* **Your task**: Reproduce every line of text from all of the records below, without any alteration. Omit the pictures from your answer.

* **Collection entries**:
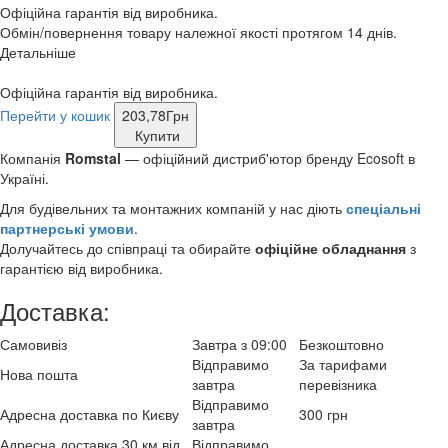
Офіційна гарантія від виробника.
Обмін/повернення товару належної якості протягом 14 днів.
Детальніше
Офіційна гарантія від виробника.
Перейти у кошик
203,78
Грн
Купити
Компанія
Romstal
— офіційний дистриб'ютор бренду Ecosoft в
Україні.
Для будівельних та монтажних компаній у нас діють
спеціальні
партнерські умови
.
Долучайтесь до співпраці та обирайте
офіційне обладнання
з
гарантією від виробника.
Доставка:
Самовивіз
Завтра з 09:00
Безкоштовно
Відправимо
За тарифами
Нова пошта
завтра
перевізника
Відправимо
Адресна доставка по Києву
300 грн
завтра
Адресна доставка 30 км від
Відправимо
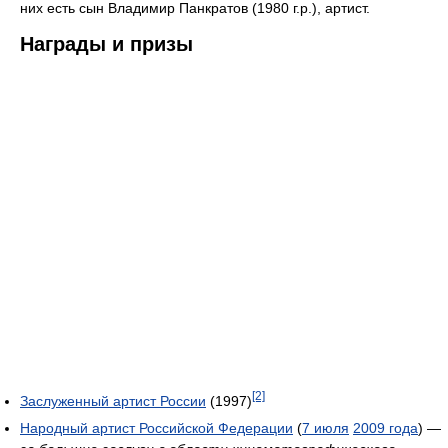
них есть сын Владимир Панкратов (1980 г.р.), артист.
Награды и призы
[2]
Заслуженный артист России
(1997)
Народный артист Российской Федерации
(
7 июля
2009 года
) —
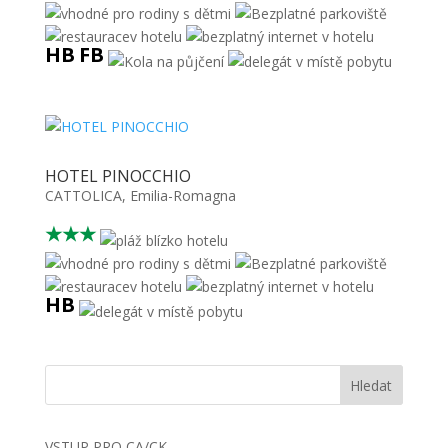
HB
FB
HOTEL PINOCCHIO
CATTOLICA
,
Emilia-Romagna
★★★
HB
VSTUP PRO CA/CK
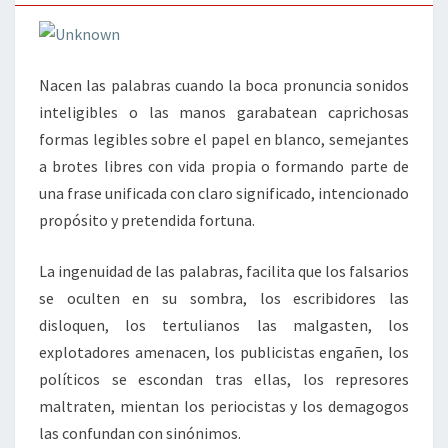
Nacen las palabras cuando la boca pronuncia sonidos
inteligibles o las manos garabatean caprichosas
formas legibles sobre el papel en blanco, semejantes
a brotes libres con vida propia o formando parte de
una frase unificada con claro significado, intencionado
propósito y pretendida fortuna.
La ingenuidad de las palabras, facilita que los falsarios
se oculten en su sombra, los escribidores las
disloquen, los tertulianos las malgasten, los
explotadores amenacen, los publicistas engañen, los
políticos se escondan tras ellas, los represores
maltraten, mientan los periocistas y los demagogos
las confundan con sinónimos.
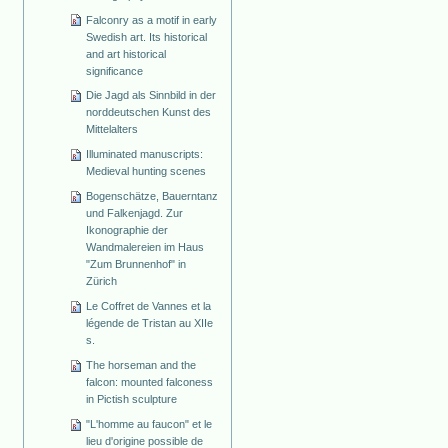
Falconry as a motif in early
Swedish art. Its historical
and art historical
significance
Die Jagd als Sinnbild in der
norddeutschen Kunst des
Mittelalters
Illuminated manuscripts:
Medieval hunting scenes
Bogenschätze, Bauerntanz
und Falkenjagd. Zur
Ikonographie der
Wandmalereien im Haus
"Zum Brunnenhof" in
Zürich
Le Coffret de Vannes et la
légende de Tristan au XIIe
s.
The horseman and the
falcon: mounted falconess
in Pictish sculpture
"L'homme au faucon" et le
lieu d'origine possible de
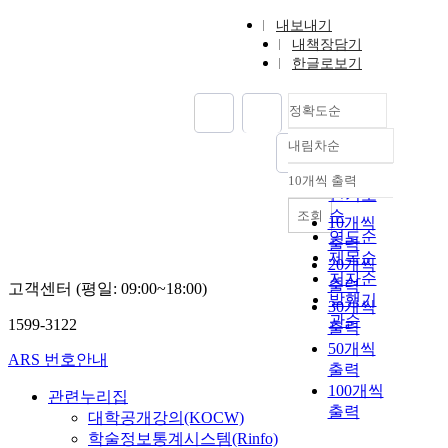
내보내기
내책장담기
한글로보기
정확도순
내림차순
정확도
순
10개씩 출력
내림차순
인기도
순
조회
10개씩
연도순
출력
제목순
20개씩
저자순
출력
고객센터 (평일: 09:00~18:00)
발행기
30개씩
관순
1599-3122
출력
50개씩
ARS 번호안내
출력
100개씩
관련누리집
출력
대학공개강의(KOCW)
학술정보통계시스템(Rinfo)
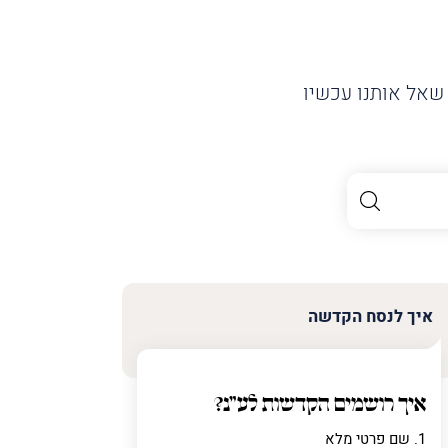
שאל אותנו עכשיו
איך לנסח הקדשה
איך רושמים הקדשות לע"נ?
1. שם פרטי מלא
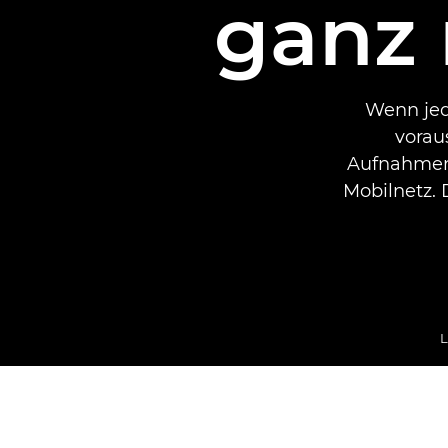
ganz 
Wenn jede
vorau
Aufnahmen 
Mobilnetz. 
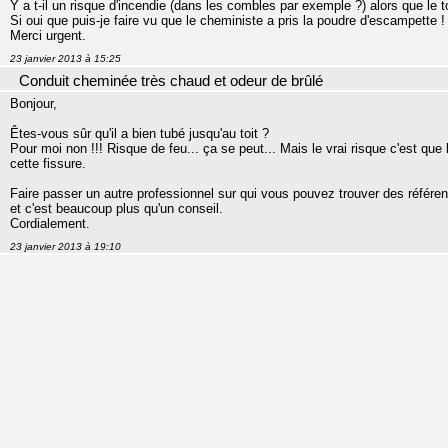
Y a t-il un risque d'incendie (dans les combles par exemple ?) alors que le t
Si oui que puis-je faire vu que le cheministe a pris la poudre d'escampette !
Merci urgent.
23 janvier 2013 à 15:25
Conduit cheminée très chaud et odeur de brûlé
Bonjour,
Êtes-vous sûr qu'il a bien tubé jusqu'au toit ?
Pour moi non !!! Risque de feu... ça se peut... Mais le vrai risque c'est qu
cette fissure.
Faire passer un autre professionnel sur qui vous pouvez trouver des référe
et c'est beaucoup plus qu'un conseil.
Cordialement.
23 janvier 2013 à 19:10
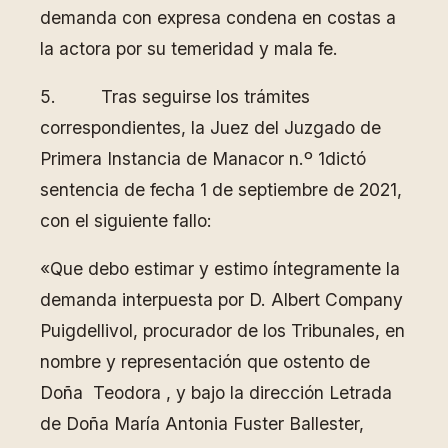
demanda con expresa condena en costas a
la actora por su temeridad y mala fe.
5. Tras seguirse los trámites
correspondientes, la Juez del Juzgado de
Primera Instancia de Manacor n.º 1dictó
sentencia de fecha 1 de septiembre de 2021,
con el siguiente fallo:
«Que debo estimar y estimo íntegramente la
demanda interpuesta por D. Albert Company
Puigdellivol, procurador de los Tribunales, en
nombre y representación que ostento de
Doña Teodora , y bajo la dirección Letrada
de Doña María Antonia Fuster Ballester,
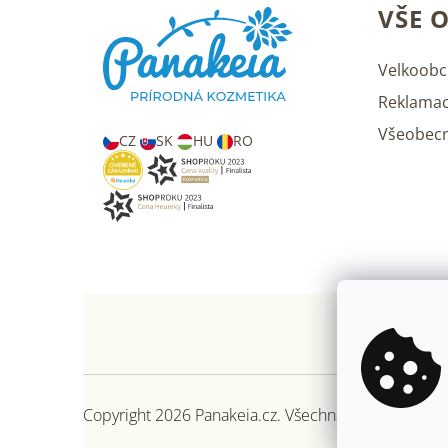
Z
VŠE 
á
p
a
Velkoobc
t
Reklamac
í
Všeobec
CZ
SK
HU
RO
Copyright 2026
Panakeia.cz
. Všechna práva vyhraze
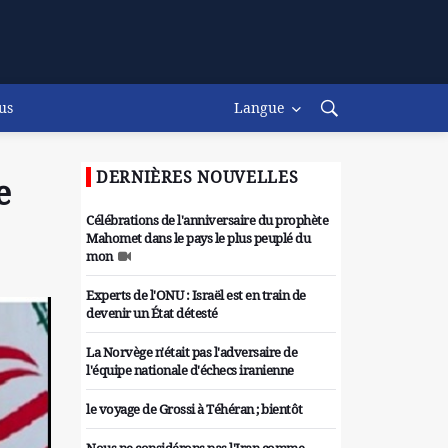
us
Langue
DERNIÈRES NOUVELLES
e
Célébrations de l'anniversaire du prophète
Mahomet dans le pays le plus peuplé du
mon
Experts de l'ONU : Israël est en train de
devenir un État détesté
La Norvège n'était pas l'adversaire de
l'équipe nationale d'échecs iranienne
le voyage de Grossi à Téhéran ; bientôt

* **Response below**:
Офіційна гарантія від виробника.
Обмін/повернення товару належної якості протягом 14 днів.
Детальніше
Офіційна гарантія від виробника.
Перейти у кошик
203,78
Грн
Купити
Компанія
Romstal
— офіційний дистриб'ютор бренду Ecosoft в
Україні.
Для будівельних та монтажних компаній у нас діють
спеціальні
партнерські умови
.
Долучайтесь до співпраці та обирайте
офіційне обладнання
з
гарантією від виробника.
Доставка:
Самовивіз
Завтра з 09:00
Безкоштовно
Відправимо
За тарифами
Нова пошта
завтра
перевізника
Відправимо
Адресна доставка по Києву
300 грн
завтра
Адресна доставка 30 км від
Відправимо
них есть сын Владимир Панкратов (1980 г.р.), артист.
Награды и призы
[2]
Заслуженный артист России
(1997)
Народный артист Российской Федерации
(
7 июля
2009 года
) —
HB
FB
HOTEL PINOCCHIO
CATTOLICA
,
Emilia-Romagna
★★★
HB
VSTUP PRO CA/CK
Nacen las palabras cuando la boca pronuncia sonidos
inteligibles o las manos garabatean caprichosas
formas legibles sobre el papel en blanco, semejantes
a brotes libres con vida propia o formando parte de
una frase unificada con claro significado, intencionado
propósito y pretendida fortuna.
La ingenuidad de las palabras, facilita que los falsarios
se oculten en su sombra, los escribidores las
disloquen, los tertulianos las malgasten, los
explotadores amenacen, los publicistas engañen, los
políticos se escondan tras ellas, los represores
maltraten, mientan los periocistas y los demagogos
las confundan con sinónimos.
Falconry as a motif in early
Swedish art. Its historical
and art historical
significance
Die Jagd als Sinnbild in der
norddeutschen Kunst des
Mittelalters
Illuminated manuscripts:
Medieval hunting scenes
Bogenschätze, Bauerntanz
und Falkenjagd. Zur
Ikonographie der
Wandmalereien im Haus
"Zum Brunnenhof" in
Zürich
Le Coffret de Vannes et la
légende de Tristan au XIIe
s.
The horseman and the
falcon: mounted falconess
in Pictish sculpture
"L'homme au faucon" et le
lieu d'origine possible de
내보내기
내책장담기
한글로보기
정확도순
내림차순
정확도
순
10개씩 출력
내림차순
인기도
순
조회
10개씩
연도순
출력
제목순
20개씩
저자순
출력
고객센터 (평일: 09:00~18:00)
발행기
30개씩
관순
1599-3122
출력
50개씩
ARS 번호안내
출력
100개씩
관련누리집
출력
대학공개강의(KOCW)
학술정보통계시스템(Rinfo)
שאל אותנו עכשיו
איך לנסח הקדשה
איך רושמים הקדשות לע"נ?
1. שם פרטי מלא
ganz 
Wenn jede
vorau
Aufnahmen 
Mobilnetz. 
Y a t-il un risque d'incendie (dans les combles par exemple ?) alors que le t
Si oui que puis-je faire vu que le cheministe a pris la poudre d'escampette !
Merci urgent.
23 janvier 2013 à 15:25
Conduit cheminée très chaud et odeur de brûlé
Bonjour,
Êtes-vous sûr qu'il a bien tubé jusqu'au toit ?
Pour moi non !!! Risque de feu... ça se peut... Mais le vrai risque c'est qu
cette fissure.
Faire passer un autre professionnel sur qui vous pouvez trouver des référe
et c'est beaucoup plus qu'un conseil.
Cordialement.
23 janvier 2013 à 19:10
demanda con expresa condena en costas a
la actora por su temeridad y mala fe.
5. Tras seguirse los trámites
correspondientes, la Juez del Juzgado de
Primera Instancia de Manacor n.º 1dictó
sentencia de fecha 1 de septiembre de 2021,
con el siguiente fallo:
«Que debo estimar y estimo íntegramente la
demanda interpuesta por D. Albert Company
Puigdellivol, procurador de los Tribunales, en
nombre y representación que ostento de
Doña Teodora , y bajo la dirección Letrada
de Doña María Antonia Fuster Ballester,
Z
VŠE 
á
p
a
Velkoobc
t
Reklamac
í
Všeobec
CZ
SK
HU
RO
Copyright 2026
Panakeia.cz
. Všechna práva vyhraze
us
Langue
DERNIÈRES NOUVELLES
e
Célébrations de l'anniversaire du prophète
Mahomet dans le pays le plus peuplé du
mon
Experts de l'ONU : Israël est en train de
devenir un État détesté
La Norvège n'était pas l'adversaire de
l'équipe nationale d'échecs iranienne
le voyage de Grossi à Téhéran ; bientôt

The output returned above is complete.